Come da tradizione, dopo l’allenamento, il tecnico Maurizio Jacobacci ha risposto alle domande dei giornalisti soffermandosi in primo luogo sulla ripartenza agonistica dopo due settimane.

“Non è mai facile mantenere alta la concentrazione quando un match che avevi preparato nei dettagli e che tutti aspettavano, salta. L’aspetto fisico non è un problema, si lavora come quando ci sono le soste delle nazionali.  Sul piano psicologico bisogna invece caricare di nuovo i ragazzi. Mi auguro che domani ci sia ancora maggior concentrazione perché affronteremo un avversario che ha totalizzato 8 punti in 4 partite. In casa si è imposto due volte,  realizzando sei reti e subendone una sola. Il Losanna sta bene e può ambire a traguardi importanti anche in Super League.”

-E’ preoccupato dalla possibile mancanza di concentrazione dopo questa pausa forzata?

“Non sono preoccupato. E’ vero che non puoi, come si fa di solito, prendere l’ultima partita giocata come riferimento per gli allenamenti successivi. Ormai il San Gallo è lontano, però va detto che anche il Losanna si sta solo allenando e non gioca da più tempo di noi. Disputare partite è sempre importante perché mantieni il ritmo e in settimana lavori su quanto è funzionato e sulle cose che non sono andate.”

-Stamane in allenamento ha ripreso più volte i ragazzi, li ha visti meno concentrati del solito?

“Io mi aspetto sempre tanto dai giocatori. In qualsiasi allenamento pretendo il massimo. Non chiedo loro di eseguire passivamente esercizi e movimenti tattici ma di essere attivi, di riflettere su quello che stanno facendo e al limite di chiedere il motivo e il senso di quanto esercitiamo. Anche quando si eseguono semplici passaggi di riscaldamento c’è sempre un motivo dietro e ci vuole la massima concentrazione”.
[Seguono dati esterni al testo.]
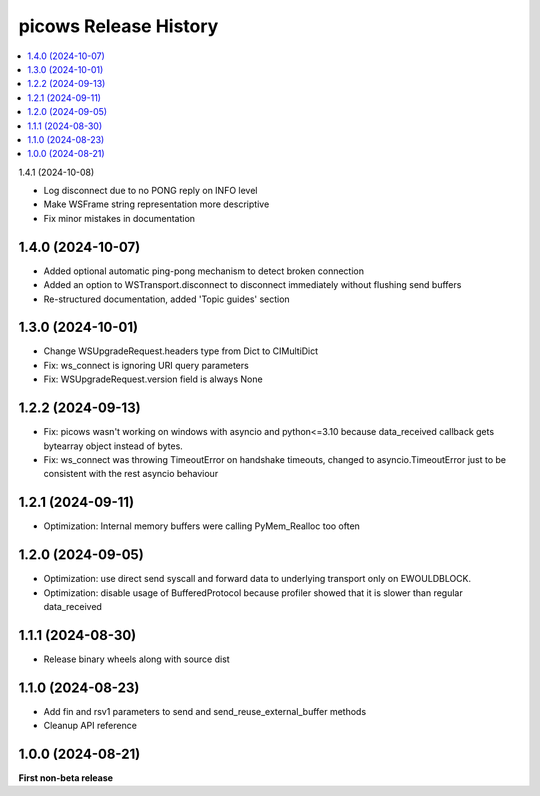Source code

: picows Release History
=================================

.. contents::
   :depth: 1
   :local:

1.4.1 (2024-10-08)

* Log disconnect due to no PONG reply on INFO level
* Make WSFrame string representation more descriptive
* Fix minor mistakes in documentation

1.4.0 (2024-10-07)
------------------

* Added optional automatic ping-pong mechanism to detect broken connection
* Added an option to WSTransport.disconnect to disconnect immediately without flushing send buffers
* Re-structured documentation, added 'Topic guides' section

1.3.0 (2024-10-01)
------------------

* Change WSUpgradeRequest.headers type from Dict to CIMultiDict
* Fix: ws_connect is ignoring URI query parameters
* Fix: WSUpgradeRequest.version field is always None

1.2.2 (2024-09-13)
------------------

* Fix: picows wasn't working on windows with asyncio and python<=3.10 because data_received callback gets bytearray object instead of bytes.
* Fix: ws_connect was throwing TimeoutError on handshake timeouts, changed to asyncio.TimeoutError just to be consistent with the rest asyncio behaviour

1.2.1 (2024-09-11)
------------------

* Optimization: Internal memory buffers were calling PyMem_Realloc too often

1.2.0 (2024-09-05)
------------------

* Optimization: use direct send syscall and forward data to underlying transport only on EWOULDBLOCK.
* Optimization: disable usage of BufferedProtocol because profiler showed that it is slower than regular data_received

1.1.1 (2024-08-30)
------------------

* Release binary wheels along with source dist


1.1.0 (2024-08-23)
------------------

* Add fin and rsv1 parameters to send and send_reuse_external_buffer methods
* Cleanup API reference


1.0.0 (2024-08-21)
------------------

**First non-beta release**
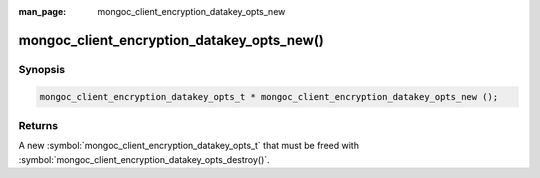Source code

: :man_page: mongoc_client_encryption_datakey_opts_new

mongoc_client_encryption_datakey_opts_new()
===========================================

Synopsis
--------

.. code-block:: c

  mongoc_client_encryption_datakey_opts_t * mongoc_client_encryption_datakey_opts_new ();

Returns
-------

A new :symbol:`mongoc_client_encryption_datakey_opts_t` that must be freed with :symbol:`mongoc_client_encryption_datakey_opts_destroy()`.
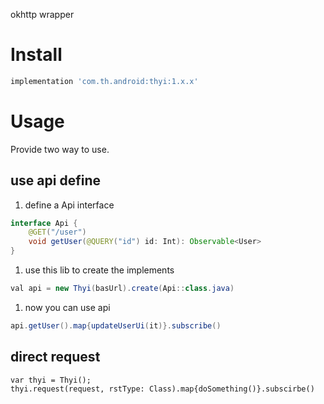 #+MACRO: imglnk @@html:<a href="$1"><img src="$2"></a>@@

okhttp wrapper

* Install
  [[https://api.bintray.com/packages/huhuang03/maven/thyi/images/download.svg]]
#+BEGIN_SRC gradle
implementation 'com.th.android:thyi:1.x.x'
#+END_SRC

* Usage
Provide two way to use.
** use api define
1. define a Api interface
#+BEGIN_SRC java
  interface Api {
      @GET("/user")
      void getUser(@QUERY("id") id: Int): Observable<User>
  }
#+END_SRC

2. use this lib to create the implements
#+BEGIN_SRC java
val api = new Thyi(basUrl).create(Api::class.java)
#+END_SRC

3. now you can use api
#+BEGIN_SRC java
api.getUser().map{updateUserUi(it)}.subscribe()
#+END_SRC

** direct request
#+BEGIN_SRC 
var thyi = Thyi();
thyi.request(request, rstType: Class).map{doSomething()}.subscirbe()
#+END_SRC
-Questa sfida sarà un buon test per il vostro attacco?

“Per la verità è un buon banco di prova per tutta la squadra, sia per l’aspetto difensivo in quanto loro hanno punte molto valide che “vendono la porta” ma hanno anche un ottimo organico che sa  come stare in campo. Sia per il centrocampo che dovrà dare equilibrio.  La squadra di Contini ha un gruppo che è insieme da tanto tempo, hanno perso solo Zequiri sostituito da altri attaccanti di valore.”

-Inoltre quella di domani sarà l’ultima partita che si disputerà  nel glorioso stadio della Pontaise (costruito nel 1904), quindi c’è anche un aspetto storico e romantico.

“Lo sappiamo e ritengo che questo sia un ulteriore elemento  di difficoltà: loro vorranno sicuramente lasciare lo stadio olimpico con una vittoria e faranno di tutto per ottenerla. Ma questa circostanza deve essere anche una motivazione per noi: vogliamo espugnare la Pontaise dopo quello che è successo in Coppa lo scorso anno. Spero che i giocatori che hanno subito quella sconfitta sentano l’orgoglio di vendicarla e che dimostrino la crescita che la squadra ha avuto da lì in poi”.

-Diceva che il Losanna non è cambiato molto dalla squadra che ha estromesso il Lugano in Coppa svizzera il 14 settembre 2019: sarà una partita diversa?

“Spero proprio di sì. Mancherà Kukurozovic, che è importante per il  loro gioco,  ma Geismann potrà sostituirlo adeguatamente. Dovremo sapere dove attaccarli per fargli male. Andiamo a Losanna per fare risultato e incrementare la striscia positiva, ciò che aiuta a crescere e a farci capire che ci siamo e che ci possiamo stare molto bene in SL. Pure i vodesi hanno perso per l’ultima volta nella 34.esima giornata di Challenge League contro ili Winterthur. Sono quindi imbattuti  da sei partite. Difensivamente appaiono molto soliti, giochiamo a specchio rispetto a noi, con tre centrali molto fisici e forti di testa. Per le nostre punte sarà una gara tosta, spero che si possano disimpegnare al meglio con l’aiuto di tutti i compagni. Sulle fasce schierano due elementi molto offensivi e bravi a crossare, mentre in avanti hanno giocatori svegli che trovano la porta in una frazione di secondo. Dovremo non essere troppo bassi ma nemmeno eccessivamente alti: non bisogna lasciar loro profondità.”